Que impacto está a ter o Brexit na sua vida, enquanto emigrante? Fá-lo ponderar sair do Reino Unido definitivamente?
Para já é tudo muito incerto e vai depender muito das negociações que vão fazer nos próximos dois anos. Não acredito que muito vá mudar na minha vida, pelo menos para pior; para já, o mercado e a moeda estão em queda, mas tudo devido a especulações, porque na realidade eles ainda não oficializaram a saída. Mas esta mudança nunca vai passar por expulsar os emigrantes atualmente no Reino unido, caso contrário, o país parava. Estou a pensar ficar no Reino Unido como planeado desde o início. Provavelmente irei pedir a dupla nacionalidade e assim fico com as vantagens de pertencer à U.E. e as possíveis vantagens de pertencer ao Reino Unido pós Brexit.

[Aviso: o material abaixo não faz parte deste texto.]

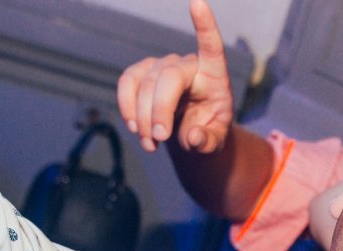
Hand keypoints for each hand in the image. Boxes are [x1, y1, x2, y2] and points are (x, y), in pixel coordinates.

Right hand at [116, 0, 232, 153]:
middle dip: (159, 111)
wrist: (191, 132)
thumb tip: (193, 137)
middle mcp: (188, 64)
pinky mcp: (142, 73)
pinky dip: (127, 107)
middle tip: (159, 139)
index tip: (197, 3)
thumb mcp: (216, 142)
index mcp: (214, 76)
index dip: (205, 26)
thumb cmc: (208, 130)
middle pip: (168, 77)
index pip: (211, 46)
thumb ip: (209, 142)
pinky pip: (127, 83)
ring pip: (144, 84)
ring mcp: (162, 65)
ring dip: (142, 118)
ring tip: (150, 144)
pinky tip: (134, 127)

Portugal é para voltar de vez?
Não pretendo voltar para Portugal de vez, talvez quando for a altura da reforma. Estamos a criar carreira de trabalho aqui e, para além disso, não vejo grandes ofertas com futuro em Portugal, por isso o meu futuro vai ser pelo Reino Unido.

Aconselha a emigração?
Aconselho a emigração pela experiência de vida e profissional, mas se querem emigrar têm de o fazer com a consciência que não é tudo uma maravilha e que algumas dificuldades vão aparecer. Eu aconselho a emigração para quem não vê futuro em Portugal e procura uma vida melhor mas, se o fizerem, pelo menos aprender a língua é essencial. Muitos portugueses vêm sem saber uma palavra de inglês e depois são explorados por empresas de trabalho portuguesas, médicos, dentistas, etc. Se querem emigrar para enriquecer e voltar para Portugal, é melhor não virem porque isso não vai acontecer, nem sempre os grandes carros que se levam para Portugal na altura do verão (por vezes alugados) são sinónimo de uma boa vida no estrangeiro, muitas vezes é o contrário.

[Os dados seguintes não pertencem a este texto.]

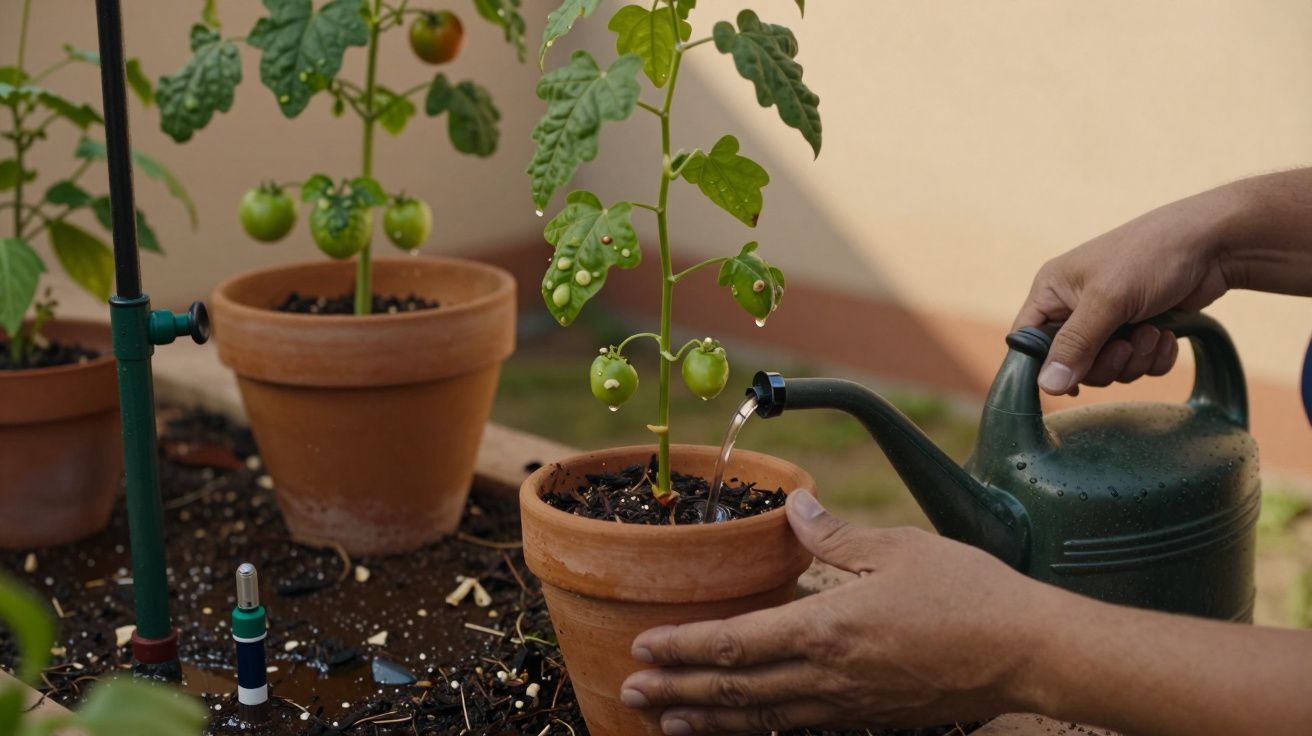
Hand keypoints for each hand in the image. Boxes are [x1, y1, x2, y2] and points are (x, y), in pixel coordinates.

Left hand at [621, 491, 1057, 734]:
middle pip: (736, 689)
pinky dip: (759, 728)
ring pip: (763, 718)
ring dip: (710, 718)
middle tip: (631, 691)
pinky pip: (801, 727)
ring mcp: (849, 705)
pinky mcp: (871, 718)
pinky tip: (742, 725)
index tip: (644, 645)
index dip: (684, 646)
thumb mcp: (900, 548)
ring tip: (668, 720)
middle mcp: (829, 677)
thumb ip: (837, 536)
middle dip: (679, 689)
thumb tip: (794, 508)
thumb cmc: (969, 596)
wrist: (1027, 654)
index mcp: (828, 630)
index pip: (737, 643)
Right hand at [1014, 186, 1238, 394]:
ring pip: (1106, 368)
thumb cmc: (1150, 256)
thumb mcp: (1107, 300)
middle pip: (1070, 364)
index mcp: (1052, 291)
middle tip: (1126, 345)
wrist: (1213, 244)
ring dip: (1134, 359)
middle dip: (1104, 362)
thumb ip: (1075, 346)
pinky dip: (1153, 357)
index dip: (1040, 365)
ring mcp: (1107, 319)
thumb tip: (1047, 387)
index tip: (1067, 382)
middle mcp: (1074, 307)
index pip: (1027, 340)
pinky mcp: (1138, 329)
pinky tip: (1167, 336)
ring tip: (1152, 332)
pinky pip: (1135, 365)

O que lhe deixa mais saudades em Alpiarça?
A família é sempre o que deixa mais saudades: de ver os sobrinho e afilhados a crescer sem estarmos por perto e a consequente perda de conexão entre nós. A minha decisão de emigrar também pode ser benéfica para eles, caso um dia mais tarde queiram seguir o mesmo caminho. Temos de pensar sempre positivo.